## WORK REQUIRED:
The line containing "Schema: each photo" and every line after it, through the last one below: output exactly these and nothing else.

##### RECORDS FOR THE EXERCISE #####

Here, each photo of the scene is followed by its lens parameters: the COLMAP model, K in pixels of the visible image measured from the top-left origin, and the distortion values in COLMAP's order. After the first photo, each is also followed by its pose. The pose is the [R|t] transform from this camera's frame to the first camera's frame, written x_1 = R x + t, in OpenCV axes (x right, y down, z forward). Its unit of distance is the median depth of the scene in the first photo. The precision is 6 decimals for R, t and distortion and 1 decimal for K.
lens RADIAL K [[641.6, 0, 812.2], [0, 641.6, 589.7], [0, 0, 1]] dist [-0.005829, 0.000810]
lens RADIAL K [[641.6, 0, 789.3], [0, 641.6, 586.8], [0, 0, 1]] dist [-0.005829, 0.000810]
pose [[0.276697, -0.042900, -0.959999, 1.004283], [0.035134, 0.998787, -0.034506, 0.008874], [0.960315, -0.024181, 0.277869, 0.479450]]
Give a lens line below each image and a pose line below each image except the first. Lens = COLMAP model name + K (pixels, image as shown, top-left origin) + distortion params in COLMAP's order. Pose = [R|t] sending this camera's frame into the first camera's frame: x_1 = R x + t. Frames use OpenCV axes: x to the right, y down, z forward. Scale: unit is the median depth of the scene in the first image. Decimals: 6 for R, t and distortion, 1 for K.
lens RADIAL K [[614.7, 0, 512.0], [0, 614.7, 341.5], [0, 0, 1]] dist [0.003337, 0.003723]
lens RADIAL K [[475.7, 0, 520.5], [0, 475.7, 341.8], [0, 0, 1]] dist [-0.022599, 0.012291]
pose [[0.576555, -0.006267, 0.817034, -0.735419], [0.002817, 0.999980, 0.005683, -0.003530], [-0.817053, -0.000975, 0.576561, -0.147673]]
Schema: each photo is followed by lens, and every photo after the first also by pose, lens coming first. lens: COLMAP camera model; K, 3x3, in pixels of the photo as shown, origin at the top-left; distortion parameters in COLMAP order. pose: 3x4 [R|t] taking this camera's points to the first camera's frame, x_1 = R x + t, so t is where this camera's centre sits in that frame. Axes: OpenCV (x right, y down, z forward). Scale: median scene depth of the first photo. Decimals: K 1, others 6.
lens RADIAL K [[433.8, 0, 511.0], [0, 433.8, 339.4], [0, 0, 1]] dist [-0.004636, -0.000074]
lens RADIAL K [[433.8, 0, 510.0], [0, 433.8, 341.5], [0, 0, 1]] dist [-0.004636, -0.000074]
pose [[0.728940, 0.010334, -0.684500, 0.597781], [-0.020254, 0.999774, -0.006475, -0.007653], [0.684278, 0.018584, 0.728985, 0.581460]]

#####

## ANSWER TO THIS PROBLEM:
Schema: each photo is followed by lens, and every photo after the first also by pose, lens coming first. lens: COLMAP camera model; K, 3x3, in pixels of the photo as shown, origin at the top-left; distortion parameters in COLMAP order. pose: 3x4 [R|t] taking this camera's points to the first camera's frame, x_1 = R x + t, so t is where this camera's centre sits in that frame. Axes: OpenCV (x right, y down, z forward). Scale: median scene depth of the first photo. Decimals: K 1, others 6.
lens RADIAL K [[433.8, 0, 511.0], [0, 433.8, 339.4], [0, 0, 1]] dist [-0.004636, -0.000074]
lens RADIAL K [[433.8, 0, 510.0], [0, 433.8, 341.5], [0, 0, 1]] dist [-0.004636, -0.000074]
pose [[0.728940, 0.010334, -0.684500, 0.597781], [-0.020254, 0.999774, -0.006475, -0.007653], [0.684278, 0.018584, 0.728985, 0.581460]]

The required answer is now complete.